## [Task objective]
Reproduce the post on 2020 Democratic nomination polling averages word for word, in full.

(Supplied passage)

Looking in the mirror, 2020 Democratic nomination polls edition

Monthly since April 2019, I have updated my weighted-adjusted polling averages for the 2020 Democratic presidential nomination. You may read about my aggregation methods here, but a key difference between my algorithm and those used by some other polling aggregators (e.g. RealClearPolitics) is that I use every publicly-available poll (as listed on FiveThirtyEight.com) released since January 1, 2019.

I Voted sticker

This means I do not:

Exclude polls based on “quality,”
Drop polls from the algorithm after a certain period of time, or
Distinguish between polls of adults, registered voters and likely voters.

I do, however, give much more weight to polls from higher-quality pollsters (as measured by FiveThirtyEight) and those released more recently. I weight “quality” by converting grades to numeric equivalents (A+=4.3, A=4.0) then dividing by 4.3. And I weight more recent polls by dividing the number of days between the poll’s field dates midpoint and January 1, 2019 by the number of days between January 1, 2019 and the election being assessed. Finally, I have not seen any appreciable difference in candidate standing based upon what set of respondents is sampled.

Simply put, I would rather collect more information, even of lower “quality” or “outdated,” than less. I would prefer to avoid defending exclusion/inclusion criteria.

My aggregation process also does something no other polling average or selection process does. It yields a single score (national-and-state-weighted weighted-adjusted polling average, or NSW-WAPA) for each 2020 Democratic nomination candidate based upon the fact nominations are won through the accumulation of delegates committed to voting for them at the 2020 Democratic National Convention. These delegates are accrued at the state level, usually based upon the results of that state’s presidential primary or caucuses. NSW-WAPA combines state and national polling averages (WAPA), weighting WAPA from the early state contests of Iowa, New Hampshire, Nevada and South Carolina higher than those from later states (with Super Tuesday states weighted twice as high) and national WAPA lowest of all.

(End Supplied passage)
(Raw data)

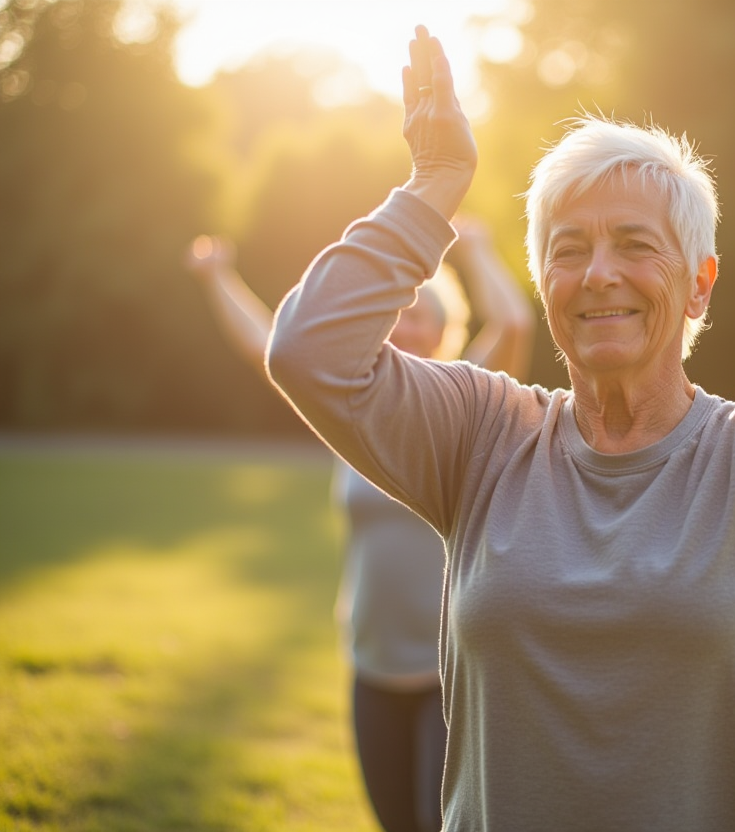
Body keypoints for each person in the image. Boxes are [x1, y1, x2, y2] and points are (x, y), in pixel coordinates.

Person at [266, 22, 735, 831]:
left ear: (700, 284)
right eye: (569, 250)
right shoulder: (481, 435)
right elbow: (309, 351)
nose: (599, 273)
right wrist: (435, 183)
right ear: (545, 283)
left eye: (635, 244)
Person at [184, 219, 535, 832]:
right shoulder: (355, 413)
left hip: (449, 673)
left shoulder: (468, 413)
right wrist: (217, 277)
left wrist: (479, 250)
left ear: (446, 332)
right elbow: (268, 346)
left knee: (438, 820)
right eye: (395, 316)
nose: (405, 328)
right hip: (370, 665)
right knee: (394, 821)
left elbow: (513, 324)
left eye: (419, 317)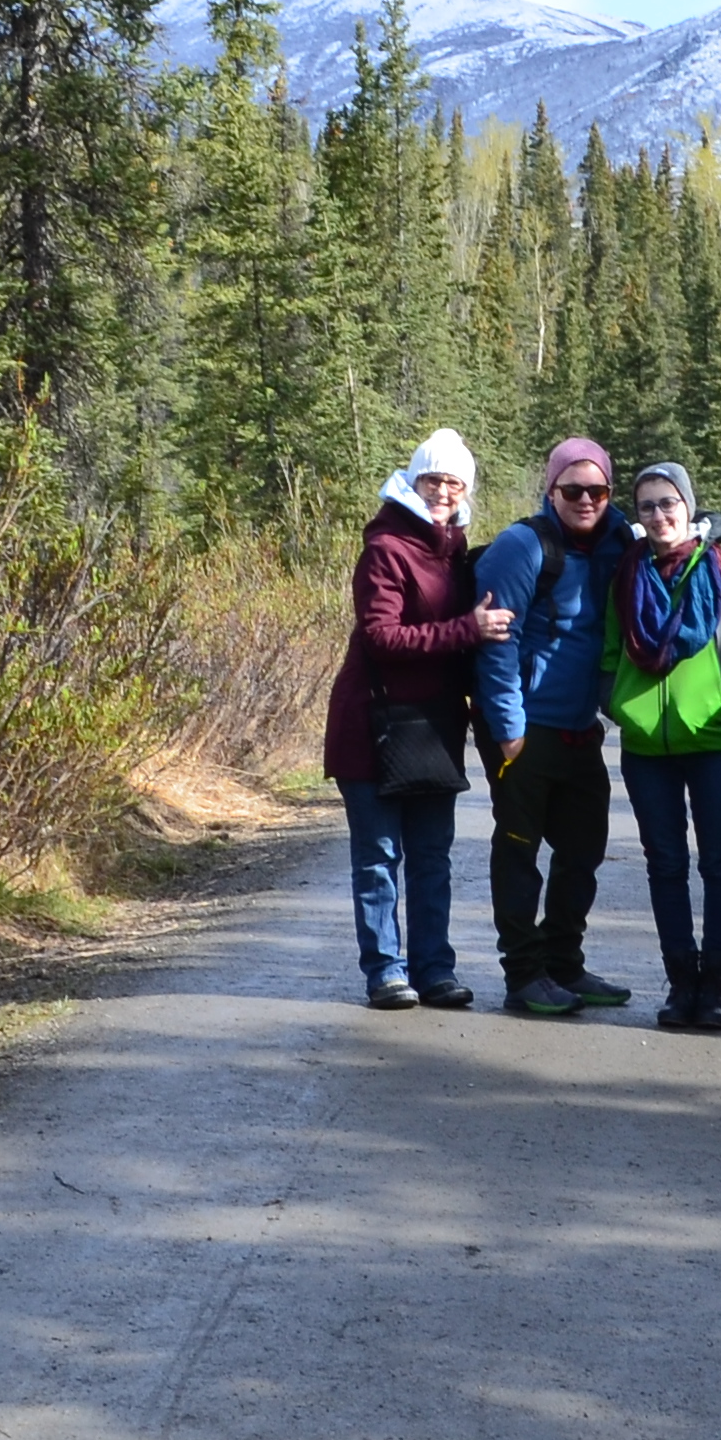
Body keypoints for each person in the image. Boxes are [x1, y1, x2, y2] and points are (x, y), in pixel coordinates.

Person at [320, 429, 510, 1011]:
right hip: (371, 727)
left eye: (455, 481)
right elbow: (381, 638)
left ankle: (434, 970)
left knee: (432, 857)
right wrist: (466, 631)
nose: (444, 490)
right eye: (434, 479)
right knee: (379, 858)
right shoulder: (385, 549)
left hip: (431, 728)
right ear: (412, 480)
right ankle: (385, 971)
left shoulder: (456, 554)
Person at [605, 458, 721, 1033]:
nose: (658, 515)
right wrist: (622, 708)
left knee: (720, 863)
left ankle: (715, 986)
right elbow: (609, 657)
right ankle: (681, 982)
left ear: (689, 506)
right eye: (647, 505)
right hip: (646, 751)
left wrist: (707, 706)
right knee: (665, 865)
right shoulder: (625, 574)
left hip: (716, 744)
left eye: (668, 503)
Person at [473, 437, 636, 1018]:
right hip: (525, 729)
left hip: (579, 729)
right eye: (573, 489)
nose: (586, 499)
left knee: (583, 849)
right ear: (552, 489)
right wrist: (509, 728)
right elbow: (498, 640)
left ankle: (565, 962)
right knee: (518, 851)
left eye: (597, 489)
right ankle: (524, 973)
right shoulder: (523, 546)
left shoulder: (620, 541)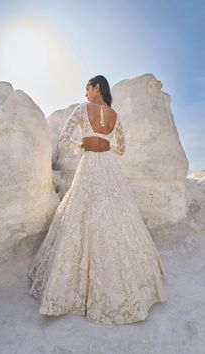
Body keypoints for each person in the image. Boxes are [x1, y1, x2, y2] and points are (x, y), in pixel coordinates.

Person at [27, 75, 167, 325]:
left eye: (87, 88)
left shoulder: (83, 109)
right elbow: (121, 149)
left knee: (88, 213)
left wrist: (82, 144)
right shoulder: (115, 115)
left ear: (97, 88)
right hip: (109, 165)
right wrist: (106, 145)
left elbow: (63, 137)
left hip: (91, 164)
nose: (84, 93)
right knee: (114, 213)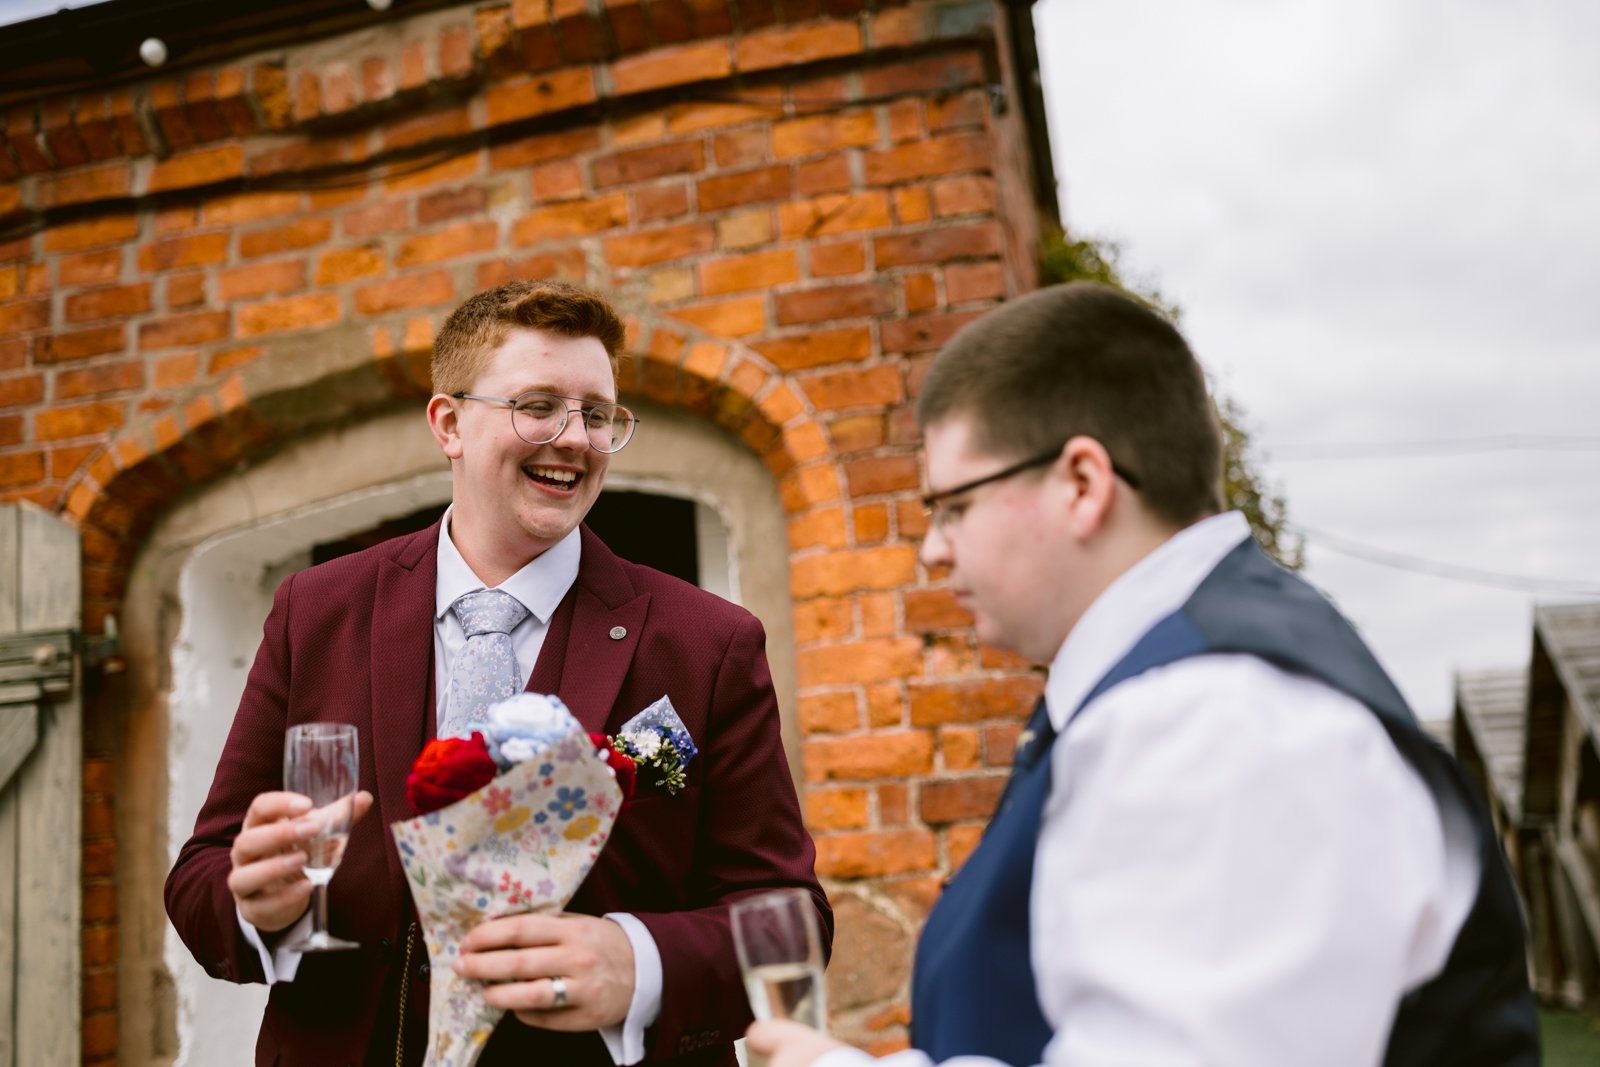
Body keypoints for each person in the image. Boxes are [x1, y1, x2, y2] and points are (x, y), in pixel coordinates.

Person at [749, 282, 1537, 1067]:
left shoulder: (1223, 716)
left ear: (1083, 484)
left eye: (953, 505)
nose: (934, 549)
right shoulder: (1167, 689)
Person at [166, 279, 830, 1067]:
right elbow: (202, 874)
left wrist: (637, 960)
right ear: (448, 423)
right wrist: (256, 906)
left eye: (598, 414)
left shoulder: (708, 641)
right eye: (539, 404)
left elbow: (789, 915)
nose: (576, 438)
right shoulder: (316, 609)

(End Raw data)

## [Answer area]
Looking in the mirror, 2020 Democratic nomination polls edition

Monthly since April 2019, I have updated my weighted-adjusted polling averages for the 2020 Democratic presidential nomination. You may read about my aggregation methods here, but a key difference between my algorithm and those used by some other polling aggregators (e.g. RealClearPolitics) is that I use every publicly-available poll (as listed on FiveThirtyEight.com) released since January 1, 2019.

I Voted sticker

This means I do not:

Exclude polls based on “quality,”
Drop polls from the algorithm after a certain period of time, or
Distinguish between polls of adults, registered voters and likely voters.

I do, however, give much more weight to polls from higher-quality pollsters (as measured by FiveThirtyEight) and those released more recently. I weight “quality” by converting grades to numeric equivalents (A+=4.3, A=4.0) then dividing by 4.3. And I weight more recent polls by dividing the number of days between the poll’s field dates midpoint and January 1, 2019 by the number of days between January 1, 2019 and the election being assessed. Finally, I have not seen any appreciable difference in candidate standing based upon what set of respondents is sampled.

Simply put, I would rather collect more information, even of lower “quality” or “outdated,” than less. I would prefer to avoid defending exclusion/inclusion criteria.

My aggregation process also does something no other polling average or selection process does. It yields a single score (national-and-state-weighted weighted-adjusted polling average, or NSW-WAPA) for each 2020 Democratic nomination candidate based upon the fact nominations are won through the accumulation of delegates committed to voting for them at the 2020 Democratic National Convention. These delegates are accrued at the state level, usually based upon the results of that state’s presidential primary or caucuses. NSW-WAPA combines state and national polling averages (WAPA), weighting WAPA from the early state contests of Iowa, New Hampshire, Nevada and South Carolina higher than those from later states (with Super Tuesday states weighted twice as high) and national WAPA lowest of all.